Back in 1962, Herbert Jack began his career as a logger. His days consisted of attaching a cable to a felled tree before choking the log so it could be removed from the forest. The arduous work earned him $2 per hour. 

Up to the 1990s, the logging industry on Vancouver Island thrived. Thousands of men just like Jack spent their lives tearing down trees for a living.

Back then, the 73-year-old recalls the majority of the trees were so wide a grown man couldn't wrap his arms around their trunks.

"They were big fellas – big fur like this," he said stretching his arms out wide.

By the time he retired in 2013, those 12-foot wide trees were a distant memory.

Now, the many of the valleys around Jack’s home in Kyuquot are devoid of old growth. Mount Paxton is still healing from being scrapped bare from top-to-bottom in the ‘80s: A poster child for the province’s logging practices.

Last summer, B.C.’s provincial government appointed an independent panel to consult with British Columbians about how to manage old-growth forests.

“We undertook the independent old growth strategic review because there was insufficient action on this topic by the previous government,” said a spokesperson from the B.C’s Ministry of Forests, Lands, Natural Resource Operations and Rural Development. “There is a need for stronger steps to protect biodiversity while still supporting workers and communities dependent on the forest resource. We are taking a science-based, thoughtful and serious approach.”

The ministry made the review public on Sept. 11, announcing the protection of nine old-growth regions around the province, including Clayoquot Sound.

But conservationists like Ken Wu, executive director of the Endangered Ecosystems Alliance, are quick to criticize.

“They had over three years,” said Wu of B.C.’s provincial government. “They’ll have gone through an entire electoral term with doing nothing and that’s a no-go for us. They’re going to be held accountable – absolutely accountable for that.”

In 2017, B.C.’s New Democratic Party’s environment platform referred to using the ecosystem-based management approach of the Great Bear Rainforest as a model in land-use planning and old-growth management.

That was an election platform promise they did not fulfill, said Wu.

The policy guidance for how much old growth to protect has remained “frozen in time,” said Kevin Kriese, chair of B.C.’s Forest Practices Board.

“What we really saw was an avoidance of facing that difficult set of decisions for about 15 years,” he said. “We’re very happy that there is a review – it’s overdue. I will also say that it is probably the most vexatious forest policy issue there is.”

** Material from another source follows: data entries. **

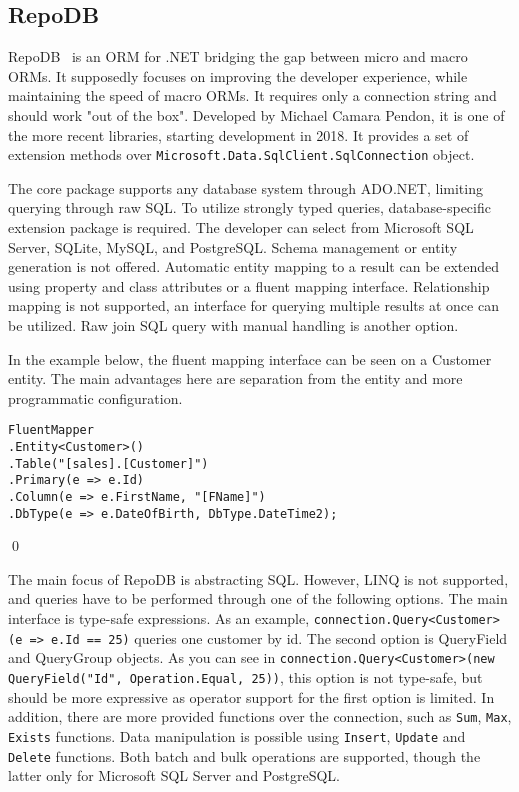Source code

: \subsection{RepoDB}
RepoDB~\cite{RepoDB, RepoDBRepo} is an ORM for .NET bridging the gap between micro and macro ORMs. It supposedly focuses on improving the developer experience, while maintaining the speed of macro ORMs. It requires only a connection string and should work "out of the box". Developed by Michael Camara Pendon, it is one of the more recent libraries, starting development in 2018. It provides a set of extension methods over \texttt{Microsoft.Data.SqlClient.SqlConnection} object. 

The core package supports any database system through ADO.NET, limiting querying through raw SQL. To utilize strongly typed queries, database-specific extension package is required. The developer can select from Microsoft SQL Server, SQLite, MySQL, and PostgreSQL. Schema management or entity generation is not offered. Automatic entity mapping to a result can be extended using property and class attributes or a fluent mapping interface. Relationship mapping is not supported, an interface for querying multiple results at once can be utilized. Raw join SQL query with manual handling is another option.

\begin{example}
\small
In the example\cite{RepoDB} below, the fluent mapping interface can be seen on a Customer entity. The main advantages here are separation from the entity and more programmatic configuration.

\begin{lstlisting}[language=CSharp]
FluentMapper
.Entity<Customer>()
.Table("[sales].[Customer]")
.Primary(e => e.Id)
.Column(e => e.FirstName, "[FName]")
.DbType(e => e.DateOfBirth, DbType.DateTime2);
\end{lstlisting}
\qed
\end{example}

The main focus of RepoDB is abstracting SQL. However, LINQ is not supported, and queries have to be performed through one of the following options. The main interface is type-safe expressions. As an example, \lstinline{connection.Query<Customer>(e => e.Id == 25)} queries one customer by id. The second option is QueryField and QueryGroup objects. As you can see in \lstinline{connection.Query<Customer>(new QueryField("Id", Operation.Equal, 25))}, this option is not type-safe, but should be more expressive as operator support for the first option is limited. In addition, there are more provided functions over the connection, such as \texttt{Sum}, \texttt{Max}, \texttt{Exists} functions. Data manipulation is possible using \texttt{Insert}, \texttt{Update} and \texttt{Delete} functions. Both batch and bulk operations are supported, though the latter only for Microsoft SQL Server and PostgreSQL.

Only 2.7 per cent of the original high productivity old-growth forests in B.C. remain, according to an independent scientific report titled, BC’s Old Growth Forest: A Last Stand for Biodiversity.

“These ecosystems are effectively the white rhino of old growth forests,” reads the report. “They are almost extinguished and will not recover from logging.”

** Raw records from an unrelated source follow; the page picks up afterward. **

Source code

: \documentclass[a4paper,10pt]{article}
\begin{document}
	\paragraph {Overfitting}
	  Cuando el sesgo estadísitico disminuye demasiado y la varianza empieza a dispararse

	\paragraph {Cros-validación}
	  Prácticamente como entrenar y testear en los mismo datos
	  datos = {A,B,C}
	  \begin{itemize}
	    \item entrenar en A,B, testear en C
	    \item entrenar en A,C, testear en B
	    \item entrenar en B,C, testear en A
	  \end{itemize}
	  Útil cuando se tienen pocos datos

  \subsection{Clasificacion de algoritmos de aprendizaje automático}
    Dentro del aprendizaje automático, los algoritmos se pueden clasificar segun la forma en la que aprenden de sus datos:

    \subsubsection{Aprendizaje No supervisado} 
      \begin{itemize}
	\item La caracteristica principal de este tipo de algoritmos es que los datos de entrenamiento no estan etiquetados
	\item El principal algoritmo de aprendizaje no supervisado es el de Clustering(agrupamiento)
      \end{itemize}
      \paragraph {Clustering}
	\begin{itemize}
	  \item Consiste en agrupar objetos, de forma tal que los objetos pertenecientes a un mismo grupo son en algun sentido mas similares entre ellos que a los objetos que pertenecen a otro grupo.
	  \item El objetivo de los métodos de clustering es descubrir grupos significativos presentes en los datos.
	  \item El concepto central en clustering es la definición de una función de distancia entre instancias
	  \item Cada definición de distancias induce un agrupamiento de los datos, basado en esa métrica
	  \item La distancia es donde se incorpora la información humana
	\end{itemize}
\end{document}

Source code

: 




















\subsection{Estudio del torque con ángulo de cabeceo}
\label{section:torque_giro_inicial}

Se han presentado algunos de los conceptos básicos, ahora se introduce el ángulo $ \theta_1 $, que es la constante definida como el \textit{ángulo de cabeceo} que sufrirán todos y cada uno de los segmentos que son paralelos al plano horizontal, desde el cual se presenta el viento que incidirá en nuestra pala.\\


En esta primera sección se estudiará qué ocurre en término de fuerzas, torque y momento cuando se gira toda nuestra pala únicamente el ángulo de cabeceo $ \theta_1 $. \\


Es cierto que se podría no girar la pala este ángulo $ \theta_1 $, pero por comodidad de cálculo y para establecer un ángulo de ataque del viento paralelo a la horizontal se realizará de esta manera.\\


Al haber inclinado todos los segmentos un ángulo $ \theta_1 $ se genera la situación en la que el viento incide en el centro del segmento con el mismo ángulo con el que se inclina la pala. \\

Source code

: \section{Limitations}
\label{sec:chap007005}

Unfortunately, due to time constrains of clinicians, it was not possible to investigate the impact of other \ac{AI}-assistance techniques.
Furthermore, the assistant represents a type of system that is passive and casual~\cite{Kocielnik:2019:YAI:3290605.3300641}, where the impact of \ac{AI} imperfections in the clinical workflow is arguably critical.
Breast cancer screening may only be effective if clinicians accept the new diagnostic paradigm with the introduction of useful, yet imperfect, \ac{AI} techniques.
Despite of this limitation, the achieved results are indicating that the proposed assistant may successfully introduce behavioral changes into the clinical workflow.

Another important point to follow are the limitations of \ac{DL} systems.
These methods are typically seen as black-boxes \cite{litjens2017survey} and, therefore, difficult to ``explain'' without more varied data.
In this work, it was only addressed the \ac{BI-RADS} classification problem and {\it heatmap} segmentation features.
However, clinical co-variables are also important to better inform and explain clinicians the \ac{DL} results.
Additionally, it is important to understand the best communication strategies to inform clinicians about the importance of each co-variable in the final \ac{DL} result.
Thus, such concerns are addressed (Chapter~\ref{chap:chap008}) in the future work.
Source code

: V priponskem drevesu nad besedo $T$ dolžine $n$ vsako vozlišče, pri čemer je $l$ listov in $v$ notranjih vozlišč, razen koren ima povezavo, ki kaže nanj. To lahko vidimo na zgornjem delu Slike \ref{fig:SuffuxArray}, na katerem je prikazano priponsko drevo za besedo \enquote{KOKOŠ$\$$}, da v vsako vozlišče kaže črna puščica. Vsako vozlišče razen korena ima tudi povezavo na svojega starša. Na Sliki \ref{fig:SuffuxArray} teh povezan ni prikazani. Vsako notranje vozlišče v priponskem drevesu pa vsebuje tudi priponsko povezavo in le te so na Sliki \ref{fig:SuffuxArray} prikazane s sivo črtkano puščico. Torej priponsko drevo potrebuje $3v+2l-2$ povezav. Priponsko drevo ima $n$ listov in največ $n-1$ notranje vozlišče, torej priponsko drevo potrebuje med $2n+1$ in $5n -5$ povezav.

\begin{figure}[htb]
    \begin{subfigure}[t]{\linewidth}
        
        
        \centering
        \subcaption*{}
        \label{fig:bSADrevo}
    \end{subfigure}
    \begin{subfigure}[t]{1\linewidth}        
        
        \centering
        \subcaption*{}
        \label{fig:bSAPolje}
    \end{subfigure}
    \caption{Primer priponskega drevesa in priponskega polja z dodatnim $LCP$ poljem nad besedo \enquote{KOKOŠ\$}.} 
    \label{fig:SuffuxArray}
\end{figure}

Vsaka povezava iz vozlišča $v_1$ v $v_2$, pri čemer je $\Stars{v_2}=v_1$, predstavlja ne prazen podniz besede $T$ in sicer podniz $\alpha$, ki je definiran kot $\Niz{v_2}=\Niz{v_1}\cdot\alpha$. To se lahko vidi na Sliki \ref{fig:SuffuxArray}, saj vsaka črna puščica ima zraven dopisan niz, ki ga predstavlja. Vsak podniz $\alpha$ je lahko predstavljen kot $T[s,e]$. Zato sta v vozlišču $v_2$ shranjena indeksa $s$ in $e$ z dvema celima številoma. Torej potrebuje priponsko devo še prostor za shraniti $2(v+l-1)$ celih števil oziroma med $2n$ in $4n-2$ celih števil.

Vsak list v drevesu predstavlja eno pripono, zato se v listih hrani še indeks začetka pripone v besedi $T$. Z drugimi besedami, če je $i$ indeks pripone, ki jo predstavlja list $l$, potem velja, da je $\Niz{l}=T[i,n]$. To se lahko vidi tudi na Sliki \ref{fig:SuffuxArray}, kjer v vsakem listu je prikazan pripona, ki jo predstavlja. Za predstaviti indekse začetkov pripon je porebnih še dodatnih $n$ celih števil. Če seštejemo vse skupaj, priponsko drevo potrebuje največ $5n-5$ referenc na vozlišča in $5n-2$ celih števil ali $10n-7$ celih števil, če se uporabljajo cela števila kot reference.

Indigenous cultures evolved in old-growth forests. Dugout canoes, long houses and totem poles required old-growth red cedar.

“What we have left is probably the second grade of wood that our ancestors would have used,” said Tla-o-qui-aht First Nation master carver, Joe Martin.

B.C. is one of the last jurisdictions in the industrialized world to continue logging high productivity old-growth on a commercial scale.

“Most other places don’t have old growth left,” said Kriese. “They basically converted their natural forests to plantation forests a century before we did.”

The board chair predicts that we will be debating old growth logging “until the last stand of old-growth is logged in B.C.”

“It’s just that valuable,” he said.

Wu argues that establishing a more sustainable second-growth forestry would be a step in the right direction. Because it would be more labour intensive, it would require more people and ultimately, create more jobs.

“When you take the biggest, best and the most accessible first, you’re left with diminishing timber value,” he said. “Of course you’re going to lose a lot of the industry and a lot of the jobs – ecosystem collapses, employment collapses.”

The ministry said that it is committed to engaging with industry representatives on the report recommendations.

“Through those conversations we will be able to explore old-growth management approaches and how they relate to second-growth harvesting,” said the ministry spokesperson.

Kriese notes that public opinion is diverse, as not everyone is against old-growth logging.

“There are remote communities that rely on its employment and may not have very good other options, and yet there’s other options that may exist that we’re not exploring,” said the Forest Practices Board chair, stressing the importance of the province sharing decision making with First Nations. “It’s really critical that we actually pay attention to the issue and have a serious discussion – well-informed, science-informed, really good involvement of communities.”

For Jack, logging provided a way of life for him and his family. The self-described “old-timer” only made it to Grade 4 before getting kicked out of school for refusing to stop speaking his traditional language on Nootka Island.

With limited options available, he isn’t plagued with guilt when he looks back at the mountainsides he helped to cut down.

“I had to think of the family first,” he said. “Family comes first. They had to have a roof over them, clothing and [food] to eat.”